Eisele: Grüß Gott, Herr Remme.
Remme: Fangen wir mal mit dem letzten Punkt an. Halten Sie es für vorstellbar, dass eine Vorhut der Bundeswehr schon in Kabul ist, ohne dass Kabinett, Parlament und die Vereinten Nationen beschlossen haben?
Eisele: Eine Vorhut würde ich das nicht nennen. Ich kann mir allerdings vorstellen, dass der eine oder andere Militärexperte in Afghanistan und in der Gegend Informationen sammelt, die dringend notwendig sind, bevor deutsche Soldaten dorthin entsandt werden können.
Remme: Nun beginnt in vier Tagen der designierte Chef der Übergangsregierung in Afghanistan, Karzai, mit seiner Arbeit. Er rechnet - so melden es Agenturen und Nachrichten - noch vor seinem Amtseintritt mit der Stationierung der Truppe. Es gibt noch keine Resolution, kein Mandat. Man weiß nicht, wie groß die Truppe sein soll und wer sie anführt - das haben wir gerade gehört -, darüber gibt es auch noch unterschiedliche Meinungen. Ihrer Ansicht nach ein normales Hick Hack vor einem großen UN-Einsatz oder zeigen sich hier Mängel in der Vorbereitung?
Eisele: Nein, über Mängel in der Vorbereitung kann man sicher in einer solchen Phase noch nicht sprechen, wo es um die politische Willensbildung im Sicherheitsrat geht. Sie wird ja in erster Linie in den Hauptstädten der fünf ständigen Mitglieder geboren. Dass es vier unterschiedliche Auffassungen - insbesondere zwischen Britten und Franzosen - hinsichtlich des Verhältnisses einer solchen Friedenstruppe zu den USA gibt, halte ich für normal.
Remme: Kapitel 6 oder Kapitel 7 der UN-Charta? Noch ist nicht sicher, auf welcher Grundlage diese Truppe arbeiten soll. Warum ist das so wichtig, Herr Eisele?
Eisele: Kapitel 6 ist überschrieben "Friedliche Beilegung von Streitigkeiten" und geht davon aus, dass eben nicht nur die Zustimmung der Regierung - in diesem Fall die neue Regierung Afghanistans - vorliegt, sondern auch die Zustimmung aller Konfliktparteien. Aber hinsichtlich der Haltung der Konfliktparteien, d.h. der unterschiedlichen Gruppierungen innerhalb Afghanistans, kann man einfach nicht sicher sein. Und deswegen halte ich es für dringend wünschenswert, dass ein robustes Mandat sich auf Kapitel 7 der Charta der Vereinten Nationen stützt und damit die Blauhelm-Soldaten, die dorthin entsandt werden, in den Stand setzt, nicht nur sich selber zu verteidigen, sondern auch ihren Auftrag, den politischen Willen der Weltorganisation, durchzusetzen.
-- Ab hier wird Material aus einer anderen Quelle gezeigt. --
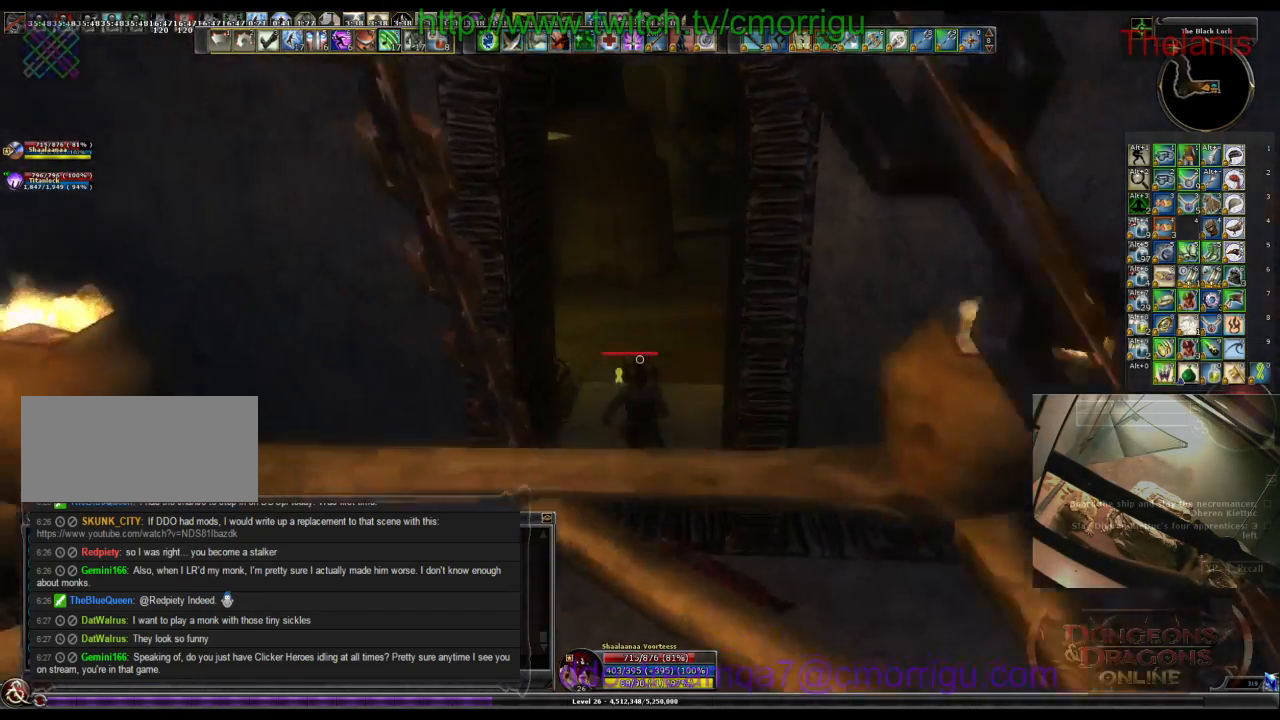
{"keys": ["w"], "events": []}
Remme: Halten Sie es für richtig, dass Bundeskanzler Schröder eben dies zu einer Bedingung für eine deutsche Beteiligung gemacht hat?
Eisele: Ja, das halte ich für sinnvoll, obwohl man sich darüber klar sein muss, dass das Mitspracherecht von truppenstellenden Nationen gegenüber der Stimme der ständigen Mitglieder des Sicherheitsrates und auch der nicht ständigen Mitglieder des Sicherheitsrates eben nur eine Stimme ist und deutlich weniger politisches Gewicht hat.
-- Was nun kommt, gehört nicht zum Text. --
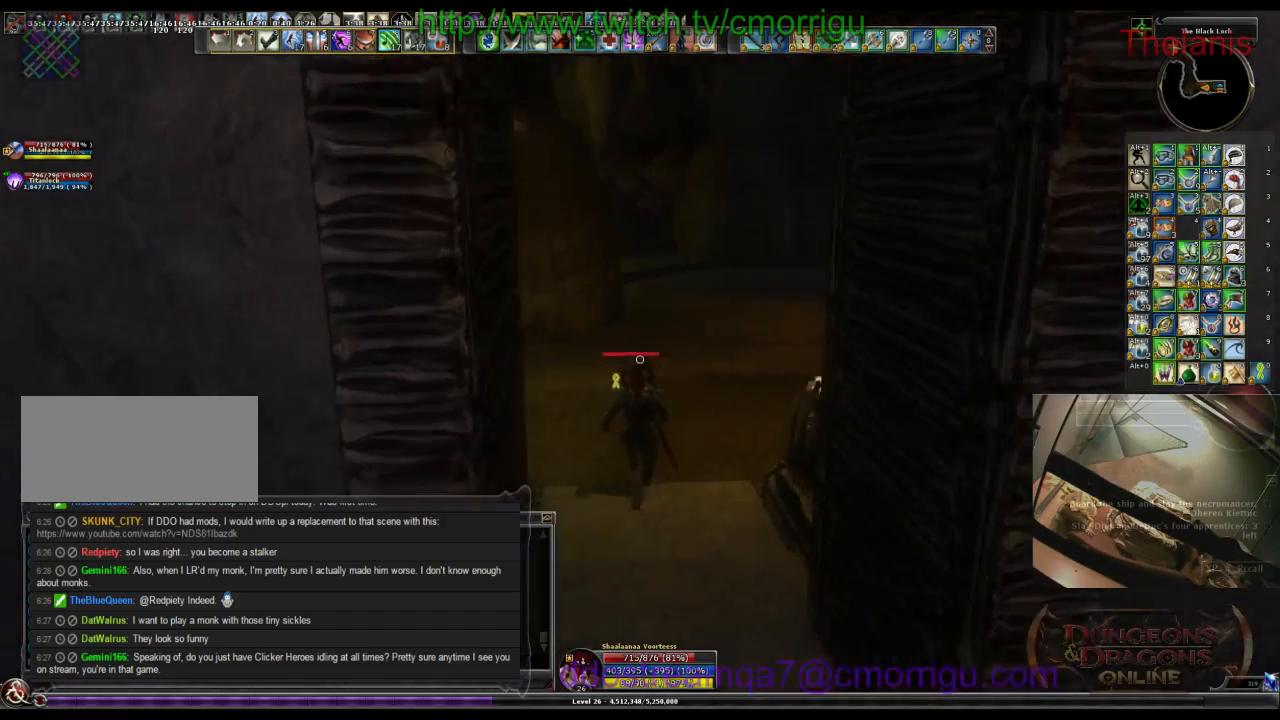
{"keys": ["w"], "events": []}
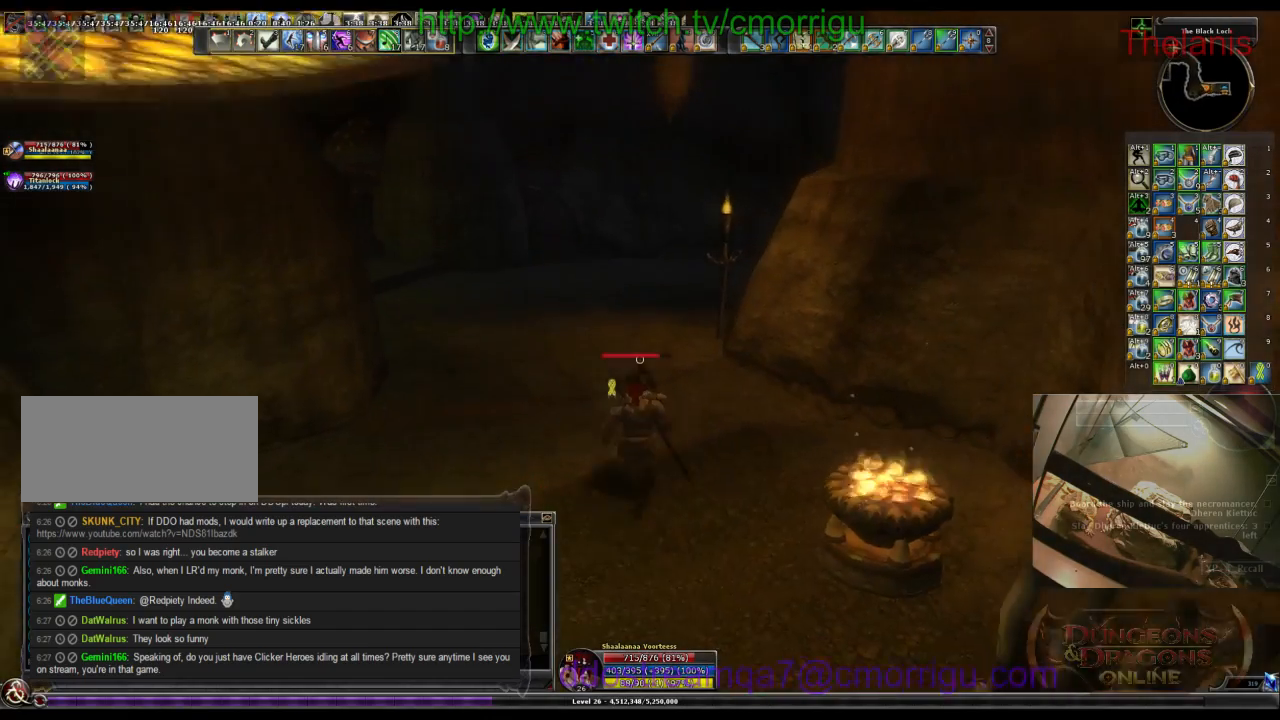
{"keys": ["a", "w"], "events": [[334, "a", "down"]]}
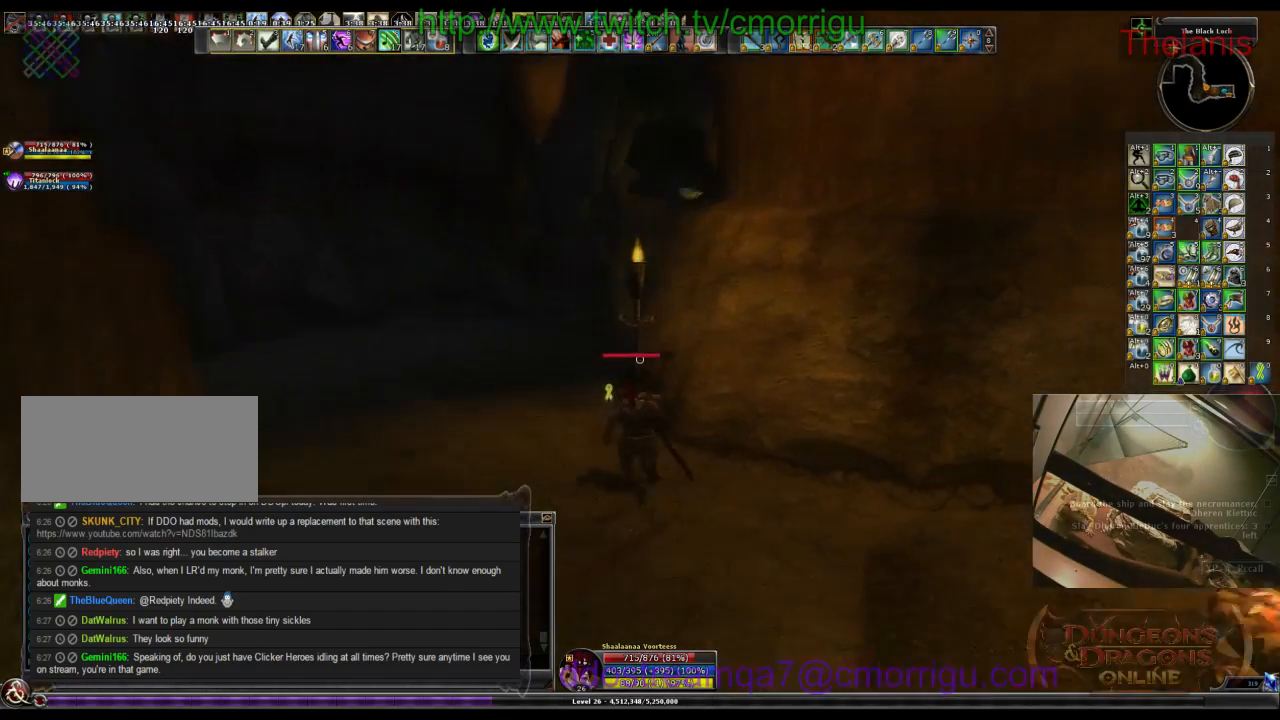
{"keys": ["a", "w"], "events": []}
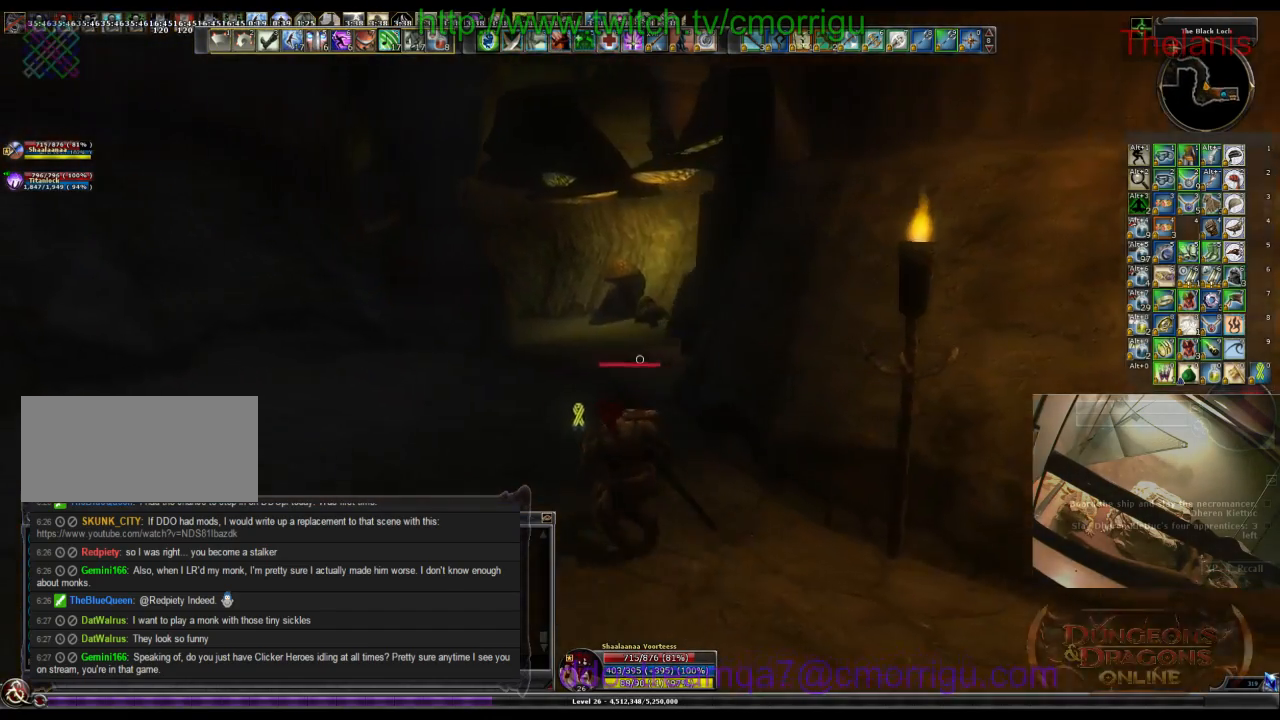
{"keys": ["d"], "events": [[167, "a", "up"], [500, "d", "down"], [500, "w", "up"]]}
Remme: Diese Präferenz für ein robustes Mandat - wie es immer so schön heißt -, ist das auch eine Lehre aus dem Debakel von Srebrenica?
Eisele: Unbedingt. Es ist eine bittere Lektion, welche die Vereinten Nationen durch Versuch und Irrtum gelernt haben, dass es nicht sinnvoll ist, sozusagen tröpfchenweise Blauhelme in eine Krisenregion zu entsenden. Die Erfolgsaussicht ist erheblich besser, wenn man von Anfang an dort mit entsprechend überzeugender Stärke auftritt, und wenn die Lage sich als friedlicher herausstellt, als man das vorhergesehen hat, ist eine Deeskalation möglich, indem man die robuste Bewaffnung nach und nach etwas reduziert.
Remme: Haben sich nach den Erfahrungen in Srebrenica diese klassischen Blauhelmeinsätze gänzlich überlebt?
Eisele: Das kann man so nicht sagen. Es gibt durchaus Situationen, in denen die Präsenz von Blauhelmen, ähnlich wie etwa in Mazedonien oder in Guatemala, mit der Zustimmung aller Konfliktparteien erfolgt, und dort ist auch ein Einsatz nach Kapitel 6 möglich und sinnvoll.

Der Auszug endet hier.